** Tugas Anda **
Berdasarkan bacaan tentang bermain dan perkembangan anak, jelaskan apa saja yang membuat kesempatan anak untuk bermain semakin berkurang. Tulis jawaban dalam satu sampai tiga kalimat.
**** Bacaan
Play Therapy Indonesia

BERMAIN MENGOPTIMALKAN PERKEMBANGAN ANAK

Seorang Ibu tanpa dia sadari sudah bermain drama dengan anak yang masih dalam kandungannya.  Dalam perkembangan seorang anak, bermain mempunyai peran yang sangat penting.  Awalnya anak bermain sensori.  Anak mulai belajar mengenal dunia sekitarnya dengan sistem sensorik yaitu sistem penglihatan, pendengaran, pembau, pengecap, peraba, keseimbangan dan gerakan.  Bila anak tidak mengalami stimulasi yang cukup dengan bermain sensori dapat menimbulkan gangguan sensori.  Bermain secara alami membantu anak merasakan hal yang baik dan merangsang otaknya secara maksimal.

Dengan bertambahnya usia, anak mulai bermain dengan kemampuan motorik yang semakin berkembang.  Anak mulai mengontrol hal-hal yang ada di dunia sekitarnya.  Mereka mengerti bahwa diri mereka terpisah dengan dunia di sekitarnya dan membangun egonya sendiri.  Anak mulai mengekspresikan keinginannya.  Anak mulai percaya diri mengambil keputusan, kreatif dan mengembangkan imajinasinya.

Tahapan bermain berikutnya adalah pretend play.  Anak mulai eksplorasi bahasa, ide, hubungan sebab-akibat, emosi, interaksi sosial dan imajinasi.  Contohnya anak berpura-pura menjadi dokter, koki atau montir.  Pretend play merangsang perkembangan komunikasi, bahasa, logika berpikir, serta memahami aturan sosial.  Anak-anak prasekolah yang mengalami banyak pretend play menunjukkan performa yang lebih baik dalam hal kepatuhan serta regulasi perilaku dan emosi di kelas (Berk, Mann, & Organ, dalam Berk 2013).  Tahapan pretend play dapat dimulai dari usia 2 sampai 7 tahun.

Namun kondisi saat ini, kesempatan anak untuk bermain semakin berkurang.  Bermain menurut pandangan beberapa orang adalah hal yang tidak produktif dan bukan hal yang penting.  Lahan bermain sempit, lingkungan yang tidak aman, orangtua yang sibuk bekerja, kurikulum sekolah yang padat, pelajaran tambahan, dan les yang harus diikuti oleh anak membuat kesempatan anak untuk bermain semakin berkurang.  Bermain menjadi kegiatan hiburan yang pasif dengan adanya internet dan gadget.  Interaksi yang nyata dalam bermain semakin berkurang.  Interaksi anak lebih di dunia maya.  Hal inilah yang menjadi faktor penyebab anak tidak berkembang optimal secara emosi, fisik, sosial, dan intelektual.
********
**** Baris yang Diberikan
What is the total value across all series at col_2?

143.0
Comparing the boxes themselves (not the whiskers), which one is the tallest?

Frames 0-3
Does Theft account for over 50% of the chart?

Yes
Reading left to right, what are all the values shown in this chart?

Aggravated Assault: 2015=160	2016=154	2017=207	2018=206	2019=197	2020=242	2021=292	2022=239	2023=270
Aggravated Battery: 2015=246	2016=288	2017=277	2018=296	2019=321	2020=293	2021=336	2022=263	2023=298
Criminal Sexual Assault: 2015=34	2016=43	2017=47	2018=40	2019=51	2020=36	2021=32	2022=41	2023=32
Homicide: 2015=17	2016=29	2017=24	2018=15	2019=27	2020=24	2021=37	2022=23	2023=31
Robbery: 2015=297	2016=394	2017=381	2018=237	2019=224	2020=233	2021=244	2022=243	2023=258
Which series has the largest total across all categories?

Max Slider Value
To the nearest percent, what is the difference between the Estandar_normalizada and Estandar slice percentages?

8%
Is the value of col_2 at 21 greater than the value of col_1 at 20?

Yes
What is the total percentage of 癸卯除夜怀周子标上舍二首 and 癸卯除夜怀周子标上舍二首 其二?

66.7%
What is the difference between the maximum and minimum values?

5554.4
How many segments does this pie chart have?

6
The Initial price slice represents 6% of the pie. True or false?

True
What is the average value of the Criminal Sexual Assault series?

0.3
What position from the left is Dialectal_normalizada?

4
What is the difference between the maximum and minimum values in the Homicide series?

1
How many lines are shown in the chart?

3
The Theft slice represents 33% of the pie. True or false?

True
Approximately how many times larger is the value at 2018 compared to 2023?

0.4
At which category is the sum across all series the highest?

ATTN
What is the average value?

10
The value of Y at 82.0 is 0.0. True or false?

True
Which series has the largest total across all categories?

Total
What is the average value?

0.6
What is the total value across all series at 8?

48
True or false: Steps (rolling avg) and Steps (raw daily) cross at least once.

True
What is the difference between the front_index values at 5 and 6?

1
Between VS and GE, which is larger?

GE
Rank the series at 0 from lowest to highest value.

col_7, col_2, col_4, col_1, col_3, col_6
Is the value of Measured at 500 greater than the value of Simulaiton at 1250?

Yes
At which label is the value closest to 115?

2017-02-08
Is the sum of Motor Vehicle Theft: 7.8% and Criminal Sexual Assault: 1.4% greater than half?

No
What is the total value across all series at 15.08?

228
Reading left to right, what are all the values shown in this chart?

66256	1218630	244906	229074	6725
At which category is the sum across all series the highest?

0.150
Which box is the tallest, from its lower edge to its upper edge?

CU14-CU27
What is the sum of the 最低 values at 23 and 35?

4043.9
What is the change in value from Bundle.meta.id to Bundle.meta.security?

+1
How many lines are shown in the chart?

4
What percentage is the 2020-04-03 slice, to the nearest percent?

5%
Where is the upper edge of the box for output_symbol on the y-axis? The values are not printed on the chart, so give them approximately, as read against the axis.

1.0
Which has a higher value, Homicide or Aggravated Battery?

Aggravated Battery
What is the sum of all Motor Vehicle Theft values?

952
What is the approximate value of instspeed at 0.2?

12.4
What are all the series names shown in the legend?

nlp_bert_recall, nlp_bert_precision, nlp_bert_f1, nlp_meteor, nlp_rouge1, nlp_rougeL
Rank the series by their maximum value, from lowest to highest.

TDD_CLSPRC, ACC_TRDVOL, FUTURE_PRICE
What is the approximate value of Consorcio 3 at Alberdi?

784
********
** Kotak Jawaban **
Kesempatan anak untuk bermain semakin berkurang karena lahan bermain sempit, lingkungan tidak aman, dan orang tua sibuk bekerja. Selain itu, anak juga harus menghadapi kurikulum sekolah yang padat, pelajaran tambahan, dan les.